I just ate a deli hamantash — can I really trust it was, as the wrapper says, “Baked oven fresh,” or has that factory-made cookie been sitting there since last Purim, or the Purim before that, and before that, and before that to the B’Reishit (Genesis) of Deli hamantashn? Does it matter? Yes.
How did the symbol of Jewish survival get turned into just another American cookie — another commodity?
It does matter when and by who my hamantashn are made, and not just for health code reasons. I made mention of the bizarre and, in my opinion, offensive non-Jewish “adoration” for matzot, the unleavened, dry-as-the-Sinai, constipation-inducing bread replacement Bneiy people eat to observe Passover in order to remember our liberation from Pharaonic Egyptian slavery. Most Bneiy agree with me that when I have, on several occasions, encountered a bunch of non-Jewish girlfriends munching away on a box of Streit’s, I find it a tad insulting.
Why do we permit, on top of that, the watering down of the significance and specialness of the hamantash? Calling myself out: Why am I not more peeved when I see hamantash misspelled at a Penn Station bodega and thrown into a pile of assorted days-old pastries that no one eats? How did the symbol of Jewish survival get turned into just another American cookie — another commodity?

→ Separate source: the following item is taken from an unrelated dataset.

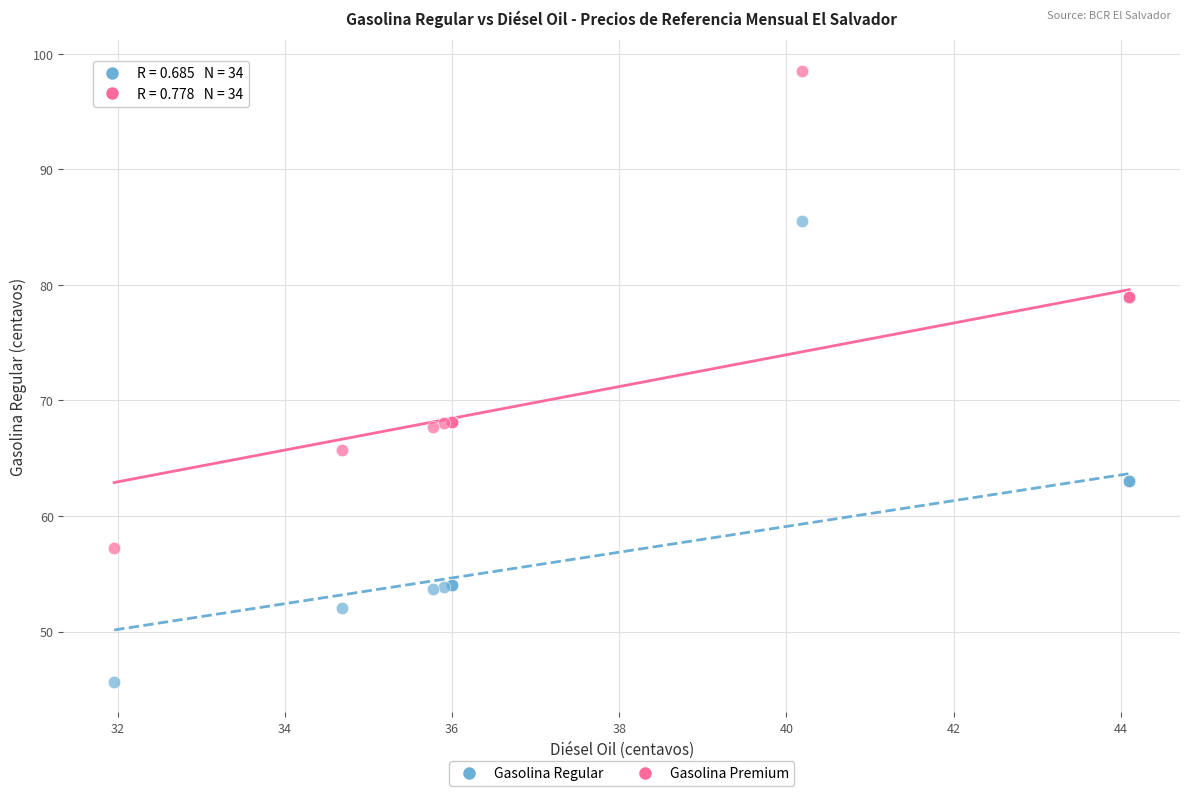

In the Gasolina Regular series, what Y value is closest to 65?

63.0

Yes, it’s a cookie, and yes they’re delicious — indulge! Stuff your face and try every flavour! But save it for the proper occasion. Think about the original intention behind the delicacy you are feasting on next time you buy a hamantash, whether around Purim or not. Consider reserving the treat for the time it is most beneficial to reflect on its meaning — be that on Purim itself or on one of those days when you wrestle with your own identity.

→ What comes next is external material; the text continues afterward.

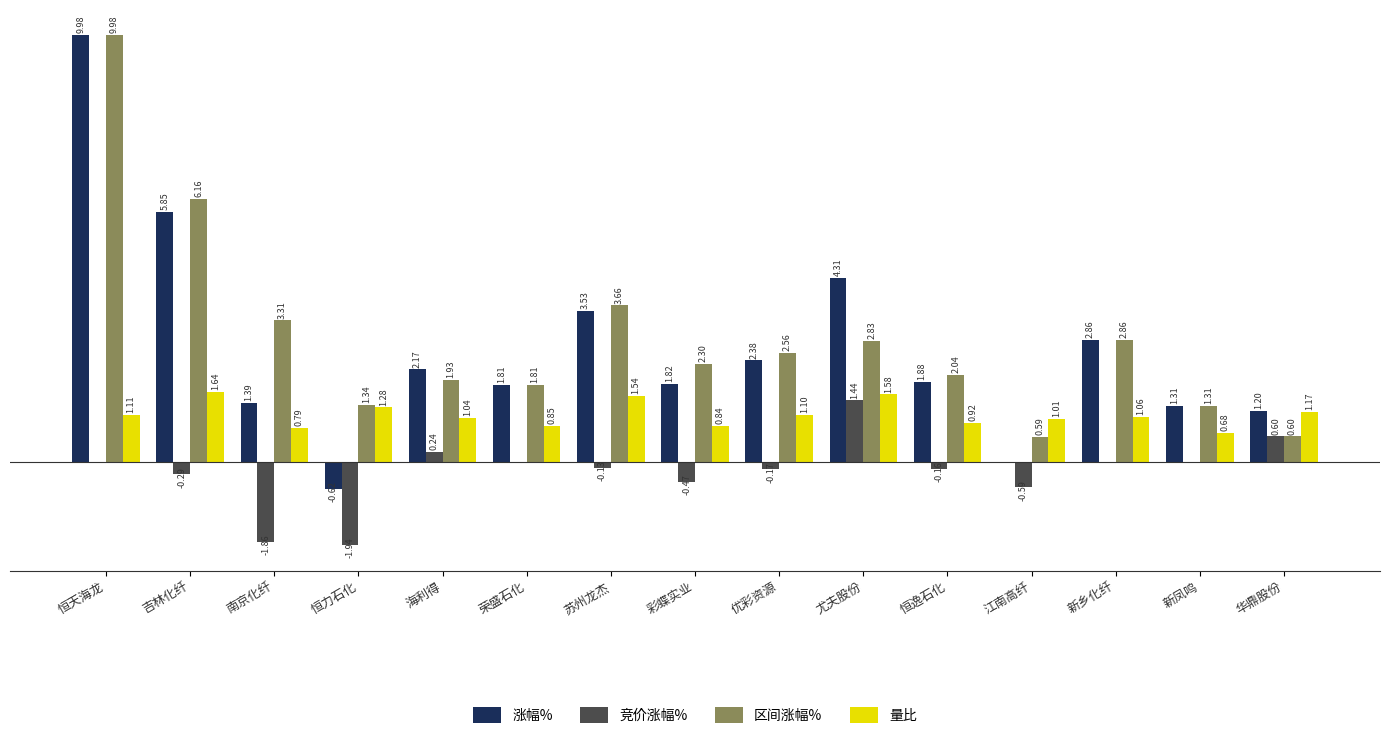

Are the bars horizontal?

No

We all have the potential to be like Esther and cast off the shackles of passing to be something we’re not, refusing to betray our true selves.
Purim celebrates the moment in history when the Jewish people’s greatest heroine found the courage to admit to the heritage she had hid from her Emperor husband in order to save her people — their lives and their culture. Her culture. Our culture. Esther cast off the mainstream shroud under which she hid, refusing to simply be another objectified, non-ethnic beauty. Jewish survival depended on her realizing her true self. When I eat a hamantash and I taste the sweetness of survival (unless you get one of those GROSS cherry ones…), I look up to Esther, asserting her uniqueness as a human being and as a proud, fully realized (and in modern context, “woke”) yehudi woman.
We all have the potential to be like Esther and cast off the shackles of passing to be something we’re not, refusing to betray our true selves. Hamantashn are reminders of this. It’s just difficult to remember we are unique when our reminders have become so commodified and commonplace.